### Supplied information
====

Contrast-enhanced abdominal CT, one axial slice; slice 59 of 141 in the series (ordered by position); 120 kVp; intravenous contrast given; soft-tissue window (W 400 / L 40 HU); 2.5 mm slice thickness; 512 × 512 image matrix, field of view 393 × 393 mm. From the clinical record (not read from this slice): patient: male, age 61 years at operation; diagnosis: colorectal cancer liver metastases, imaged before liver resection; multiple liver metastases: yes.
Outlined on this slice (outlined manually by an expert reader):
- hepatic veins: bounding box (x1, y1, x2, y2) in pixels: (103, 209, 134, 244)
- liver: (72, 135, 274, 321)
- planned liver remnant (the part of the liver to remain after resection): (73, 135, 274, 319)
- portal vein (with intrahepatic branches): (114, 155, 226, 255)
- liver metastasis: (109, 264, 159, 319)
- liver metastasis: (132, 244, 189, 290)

====

### Task statement
Search the entries above for lines holding the string "liver", then report only how many there are.

### Answer to the exercise
5